On Monday, the UK unemployment rate held steady at 4.7% in the three months to June. While the headline figure suggests stability, underlying data points to a gradual softening in the labour market, with payrolls falling for six consecutive months and job vacancies continuing to decline. Economists note that although there is no widespread wave of redundancies, businesses are slowing recruitment in response to economic uncertainty and rising cost pressures, including the recent increase in Employer National Insurance Contributions. Meanwhile, private-sector wage growth (closely monitored by the Bank of England for its inflationary potential) eased to 4.8% in the three months to June, while overall average weekly earnings excluding bonuses were flat at 5%. With both measures still outpacing inflation, the case for further interest rate cuts is complicated.

TACO strikes again! In a late-stage reversal, U.S. President Donald Trump announced on Truth Social that he had signed an executive order pushing back the planned hike in tariffs on Chinese imports until 10th November, leaving existing truce arrangements intact. Beijing, in a reciprocal move, declared a 90-day freeze on new tariffs of its own and deferred planned restrictions on selected U.S. companies. The delay offers a crucial window before the seasonal rush of Christmas-bound imports. By holding Chinese import duties at 30% and U.S. export tariffs at 10%, the move heads off a sharp escalation that might otherwise have brought trade flows to a standstill. Financial markets welcomed the development, with Asian equities climbing and regional currencies firming, as optimism grew over the possibility of fresh negotiations and a potential Trump–Xi summit later this year.
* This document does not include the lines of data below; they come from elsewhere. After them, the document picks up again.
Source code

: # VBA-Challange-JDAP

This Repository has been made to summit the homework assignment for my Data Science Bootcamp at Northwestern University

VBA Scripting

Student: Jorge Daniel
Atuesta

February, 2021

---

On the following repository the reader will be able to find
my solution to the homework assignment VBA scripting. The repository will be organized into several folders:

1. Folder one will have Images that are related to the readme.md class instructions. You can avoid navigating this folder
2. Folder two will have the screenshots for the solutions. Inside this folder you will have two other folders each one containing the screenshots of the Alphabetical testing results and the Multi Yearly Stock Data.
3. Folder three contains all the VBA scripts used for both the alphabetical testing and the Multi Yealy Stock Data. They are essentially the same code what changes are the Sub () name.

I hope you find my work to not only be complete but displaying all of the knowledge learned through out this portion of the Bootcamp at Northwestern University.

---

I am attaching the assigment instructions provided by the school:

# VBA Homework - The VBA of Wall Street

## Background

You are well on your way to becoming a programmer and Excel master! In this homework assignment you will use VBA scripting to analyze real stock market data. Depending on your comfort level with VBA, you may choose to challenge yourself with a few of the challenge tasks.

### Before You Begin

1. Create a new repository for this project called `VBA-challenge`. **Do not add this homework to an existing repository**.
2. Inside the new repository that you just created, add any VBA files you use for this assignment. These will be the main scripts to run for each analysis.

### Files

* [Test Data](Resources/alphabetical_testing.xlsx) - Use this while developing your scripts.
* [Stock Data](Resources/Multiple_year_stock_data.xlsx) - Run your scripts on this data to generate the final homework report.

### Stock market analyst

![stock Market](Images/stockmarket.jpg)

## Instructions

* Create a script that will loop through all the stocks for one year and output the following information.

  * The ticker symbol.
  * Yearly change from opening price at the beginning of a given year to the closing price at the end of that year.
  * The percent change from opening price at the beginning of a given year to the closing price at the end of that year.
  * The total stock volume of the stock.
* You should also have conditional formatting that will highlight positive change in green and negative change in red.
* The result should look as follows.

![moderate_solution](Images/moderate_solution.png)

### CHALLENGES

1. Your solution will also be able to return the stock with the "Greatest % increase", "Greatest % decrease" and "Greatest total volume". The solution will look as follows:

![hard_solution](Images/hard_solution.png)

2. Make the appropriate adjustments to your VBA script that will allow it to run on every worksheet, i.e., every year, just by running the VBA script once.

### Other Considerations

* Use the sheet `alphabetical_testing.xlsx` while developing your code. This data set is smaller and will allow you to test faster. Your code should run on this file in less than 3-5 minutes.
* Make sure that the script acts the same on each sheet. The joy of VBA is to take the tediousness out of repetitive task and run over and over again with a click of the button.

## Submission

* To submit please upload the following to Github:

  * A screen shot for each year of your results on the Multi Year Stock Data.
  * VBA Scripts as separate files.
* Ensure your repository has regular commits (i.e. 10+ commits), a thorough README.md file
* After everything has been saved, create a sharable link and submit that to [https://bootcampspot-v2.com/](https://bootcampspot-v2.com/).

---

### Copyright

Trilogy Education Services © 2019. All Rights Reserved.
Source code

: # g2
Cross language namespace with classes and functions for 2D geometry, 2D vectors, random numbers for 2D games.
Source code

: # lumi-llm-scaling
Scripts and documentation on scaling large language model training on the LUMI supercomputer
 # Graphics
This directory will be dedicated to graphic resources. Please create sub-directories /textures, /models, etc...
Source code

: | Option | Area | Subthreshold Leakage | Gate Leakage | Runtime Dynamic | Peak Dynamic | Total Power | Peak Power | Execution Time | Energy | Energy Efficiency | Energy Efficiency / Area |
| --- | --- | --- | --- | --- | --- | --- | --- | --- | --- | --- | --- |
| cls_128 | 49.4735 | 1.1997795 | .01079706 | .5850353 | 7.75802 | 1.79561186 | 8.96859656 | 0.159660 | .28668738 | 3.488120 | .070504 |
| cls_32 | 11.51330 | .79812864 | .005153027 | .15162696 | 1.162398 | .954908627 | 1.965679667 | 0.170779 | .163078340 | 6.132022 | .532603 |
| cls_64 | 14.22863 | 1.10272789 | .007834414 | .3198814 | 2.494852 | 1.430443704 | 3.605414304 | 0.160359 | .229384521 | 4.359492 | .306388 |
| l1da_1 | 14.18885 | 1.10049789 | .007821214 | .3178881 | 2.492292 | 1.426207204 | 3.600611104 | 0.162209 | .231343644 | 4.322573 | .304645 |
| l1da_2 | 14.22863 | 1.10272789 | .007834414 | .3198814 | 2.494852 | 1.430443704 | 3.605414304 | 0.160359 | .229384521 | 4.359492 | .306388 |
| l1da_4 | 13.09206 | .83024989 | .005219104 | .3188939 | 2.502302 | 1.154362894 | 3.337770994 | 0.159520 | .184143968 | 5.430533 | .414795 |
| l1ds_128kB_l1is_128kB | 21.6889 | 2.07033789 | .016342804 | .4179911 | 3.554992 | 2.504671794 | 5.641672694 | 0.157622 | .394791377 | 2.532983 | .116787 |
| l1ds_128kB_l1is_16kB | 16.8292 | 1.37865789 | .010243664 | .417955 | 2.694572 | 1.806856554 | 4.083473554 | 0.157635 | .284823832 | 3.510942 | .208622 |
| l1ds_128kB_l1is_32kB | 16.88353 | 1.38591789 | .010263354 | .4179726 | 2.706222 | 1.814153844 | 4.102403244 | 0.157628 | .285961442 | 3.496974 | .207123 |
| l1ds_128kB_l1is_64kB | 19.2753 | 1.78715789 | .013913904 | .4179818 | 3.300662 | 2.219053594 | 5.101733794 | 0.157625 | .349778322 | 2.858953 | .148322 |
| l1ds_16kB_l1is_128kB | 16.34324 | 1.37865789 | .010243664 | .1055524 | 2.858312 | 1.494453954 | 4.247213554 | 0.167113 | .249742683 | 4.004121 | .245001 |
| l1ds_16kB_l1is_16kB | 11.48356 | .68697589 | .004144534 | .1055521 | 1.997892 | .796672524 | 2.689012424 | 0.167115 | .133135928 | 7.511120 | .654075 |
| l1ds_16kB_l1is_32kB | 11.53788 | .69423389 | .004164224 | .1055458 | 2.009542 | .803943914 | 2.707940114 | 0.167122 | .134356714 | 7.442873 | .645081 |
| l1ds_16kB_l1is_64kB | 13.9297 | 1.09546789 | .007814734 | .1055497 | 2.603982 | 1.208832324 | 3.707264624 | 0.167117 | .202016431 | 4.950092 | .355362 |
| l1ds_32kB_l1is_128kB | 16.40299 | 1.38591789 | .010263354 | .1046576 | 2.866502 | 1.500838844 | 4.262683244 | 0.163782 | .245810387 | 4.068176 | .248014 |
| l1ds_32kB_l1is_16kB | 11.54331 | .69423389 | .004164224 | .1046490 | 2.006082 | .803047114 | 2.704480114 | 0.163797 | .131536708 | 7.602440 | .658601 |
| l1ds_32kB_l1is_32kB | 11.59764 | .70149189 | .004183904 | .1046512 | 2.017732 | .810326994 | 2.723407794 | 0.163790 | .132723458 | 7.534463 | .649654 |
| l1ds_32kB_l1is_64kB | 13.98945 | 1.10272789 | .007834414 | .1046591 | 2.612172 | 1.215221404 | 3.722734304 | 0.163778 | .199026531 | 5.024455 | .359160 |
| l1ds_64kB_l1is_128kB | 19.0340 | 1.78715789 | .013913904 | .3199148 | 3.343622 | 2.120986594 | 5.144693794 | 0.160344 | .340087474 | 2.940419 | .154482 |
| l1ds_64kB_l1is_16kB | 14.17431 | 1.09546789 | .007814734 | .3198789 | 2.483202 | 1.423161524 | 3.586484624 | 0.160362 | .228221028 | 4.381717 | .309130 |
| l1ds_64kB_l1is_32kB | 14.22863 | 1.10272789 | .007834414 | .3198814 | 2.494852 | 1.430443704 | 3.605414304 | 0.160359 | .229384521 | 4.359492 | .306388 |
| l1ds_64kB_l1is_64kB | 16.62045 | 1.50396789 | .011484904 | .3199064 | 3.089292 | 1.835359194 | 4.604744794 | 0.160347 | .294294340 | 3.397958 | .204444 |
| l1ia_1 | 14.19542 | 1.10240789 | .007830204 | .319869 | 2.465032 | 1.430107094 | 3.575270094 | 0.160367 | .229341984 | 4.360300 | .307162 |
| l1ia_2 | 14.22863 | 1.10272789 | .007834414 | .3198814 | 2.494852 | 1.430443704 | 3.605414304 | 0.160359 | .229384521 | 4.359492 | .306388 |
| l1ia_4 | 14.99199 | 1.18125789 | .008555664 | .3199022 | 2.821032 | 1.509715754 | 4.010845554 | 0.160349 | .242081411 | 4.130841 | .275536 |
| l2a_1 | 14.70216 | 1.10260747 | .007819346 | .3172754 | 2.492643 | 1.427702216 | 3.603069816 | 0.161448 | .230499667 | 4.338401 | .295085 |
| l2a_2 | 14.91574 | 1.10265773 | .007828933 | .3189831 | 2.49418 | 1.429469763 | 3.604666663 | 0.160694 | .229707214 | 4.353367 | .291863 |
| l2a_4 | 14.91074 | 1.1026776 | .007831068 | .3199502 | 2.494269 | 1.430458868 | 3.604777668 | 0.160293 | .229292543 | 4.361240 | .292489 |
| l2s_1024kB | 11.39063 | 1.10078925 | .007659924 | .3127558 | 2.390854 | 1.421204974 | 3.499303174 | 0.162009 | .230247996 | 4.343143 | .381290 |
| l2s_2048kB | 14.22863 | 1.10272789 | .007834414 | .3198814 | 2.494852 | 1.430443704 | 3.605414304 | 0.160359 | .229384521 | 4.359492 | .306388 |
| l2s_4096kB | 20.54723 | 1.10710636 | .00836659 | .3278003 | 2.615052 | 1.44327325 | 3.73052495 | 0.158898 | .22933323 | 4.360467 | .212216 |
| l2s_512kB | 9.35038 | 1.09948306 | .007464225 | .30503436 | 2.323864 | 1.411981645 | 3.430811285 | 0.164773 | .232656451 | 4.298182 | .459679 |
On Tuesday, the annual inflation rate in the U.S. held steady at 2.7% for July, matching June’s figure. Price increases accelerated in several categories, notably used cars and trucks and transportation services. Conversely, inflation eased slightly in the shelter category, dipping to 3.7% from 3.8%, while energy costs fell more sharply, down 1.6% compared to June’s 0.8% decline. The core Consumer Price Index rose by 0.3% month-on-month, in line with expectations and marking its strongest increase in half a year, following a 0.2% gain in June. The data release reassured investors, easing concerns that President Trump’s tariffs policies might drive up prices. Both the S&P 500 and Nasdaq Composite closed at fresh record highs on Tuesday.

Investors are eyeing Friday’s planned meeting between Presidents Putin and Trump in Alaska, aimed at ending Russia’s war with Ukraine. While no Ukrainian officials will be in attendance, Trump – despite months of criticising Putin’s refusal to halt attacks – says progress is likely this time, with the potential of some swapping of land between the two countries. With Russia struggling under international sanctions and inflation at 9.4%, economists see the meeting as not only a symbolic win for Putin, but as having the potential to include the easing of such sanctions with a ceasefire deal. Markets welcomed the announcement, with European and U.S. equities rising, while European defence stocks fell on expectations that peace could curb NATO military spending.

Still to come this week we have UK GDP and balance of trade, EU GDP, U.S. PPI and Chinese retail sales.